La coque du "Fort Hannesbie" était nettement sectionnée sur l’avant de la cloison de la chaufferie qui paraissait indemne. De la vapeur s'échappait par un tuyautage. J'ai observé qu'une embarcation et un radeau avait été mis à la mer. Sur le champ, mis au poste de combat et veillé dans tous les secteurs. Les escorteurs rallièrent les lieux du torpillage et le convoi continua sa route. Une heure plus tard rompu du poste de combat •. Nous avons appris ensuite que la moitié arrière du "Port Hanessbie" avait été remorquée à Crotone.

C’est en rade d’AUGUSTA que la Commodore nous quitta. Je sus, par la suite que l’honneur de l’avoir eu à notre bord, nous avait été dévolu parce qu’aucun des Commandants n’en voulait plus au sien, car il était soi-disant difficile et fort désagréable. el j’ai le devoir de dire qu’il ne fût pas tel sur le « BOURGOGNE ». Il a été très correct; avec nous bien qu'entre temps je lui ai glissé à table ce que Je pensais sur la tuerie de MERS EL KEBIR.

En ce printemps de 1944, nous avons effectué quelques ravitaillements à partir des ports d'Afrique du Nord vers Augusta et Naples. En effet, nous alimentions en essence l'armée d’Italie. Les bombardements allemands des ports italiens étaient alors si intenses que notre arrivée était impatiemment attendue pour permettre la riposte à la défense alliée.

Peu après, à l'occasion d'une escale effectuée à NEW YORK, je reçus la visite de trois Officiers de l'armée américaine qui me demandèrent si je possédais des cartes détaillées de la côte française comprise entre Honfleur et le Cotentin. Je leur présentai les cartes de notre service hydrographique et ils s'intéressèrent tout de suite à tout ce qui concernait la profondeur et surtout la nature des fonds dans la baie de Seine. Ils me demandèrent de leur céder nos cartes Je le fis volontiers et je reçus en échange toutes les cartes américaines correspondantes. En de telles circonstances, la règle impérative était de ne jamais poser de question. Je m’y suis conformé, mais quand le débarquement du 6 Juin 1944 eut lieu, je compris ce qui avait motivé leur demande !

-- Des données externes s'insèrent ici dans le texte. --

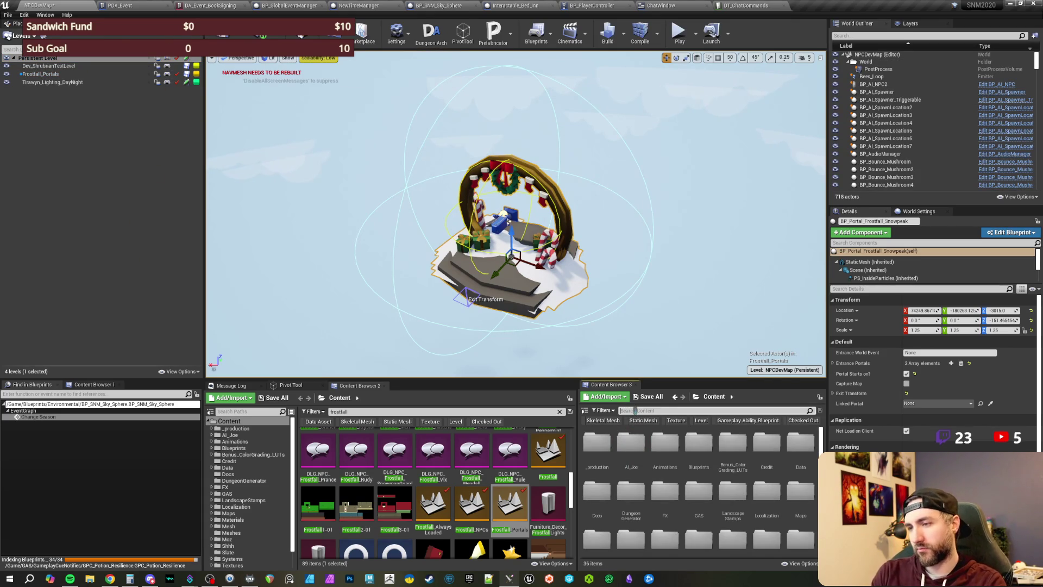
pyautogui.write('pli')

Nous avons aussi rencontré le malheur quand, au mois de Mars 1945 nous avons eu un grave abordage en plein Atlantique avec un tanker anglais de tonnage comparable à celui du "BOURGOGNE ». Nous allions de BALTIMORE vers l’Europe à la vitesse de 10 nœuds, tous feux masqués, quand, vers 1h30 du matin survint une avarie de l'appareil à gouverner.

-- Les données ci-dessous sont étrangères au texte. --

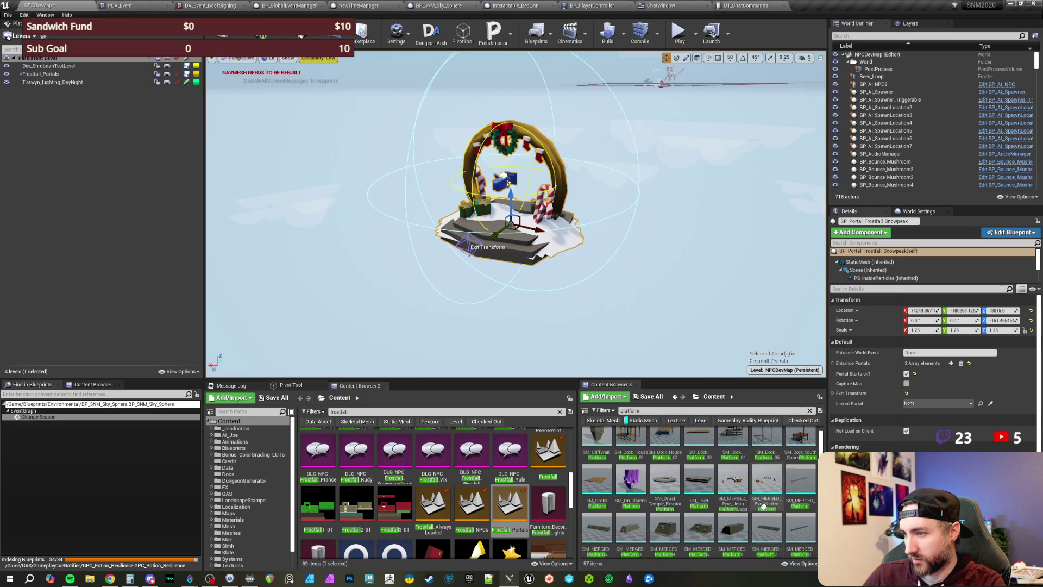
pyautogui.moveTo(699, 442)
pyautogui.mouseDown()
pyautogui.moveTo(679, 391)
pyautogui.moveTo(499, 239)
pyautogui.moveTo(497, 250)
pyautogui.moveTo(500, 260)
pyautogui.moveTo(537, 250)
pyautogui.mouseUp()
# Step: Undo the first dock placement, keep the Snowpeak portal, and re-place SM_Dock_Platform_03 beneath it
pyautogui.press('Escape')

Le "BOURGOGNE" a embardé rapidement sur bâbord se mettant en travers de la route du convoi. Presque aussitôt il fût abordé par le pétrolier anglais "DUNACILLA" qui tenait son 'poste dans le rang arrière de la file voisine à bâbord du "BOURGOGNE". Nous dûmes, l'un et l'autre relâcher aux Bermudes pour mesurer l’étendue de nos dommages.

En cours de route, la décision fut prise en ce qui nous concernait de rejeter à la mer l'essence restant dans la citerne en avarie pour éloigner les risques d'incendie ou d'explosion.

Les experts estimèrent, malgré l'importance des dommages subis que le navire pouvait reprendre la mer avec une sécurité suffisante, et donc poursuivre le voyage. Nous repartîmes avec le convoi suivant. Ce qui m'a peiné, dans cette circonstance, c’est qu'après cinq années le "BOURGOGNE" allait enfin faire escale dans un port français, mais hélas ! dans un triste état.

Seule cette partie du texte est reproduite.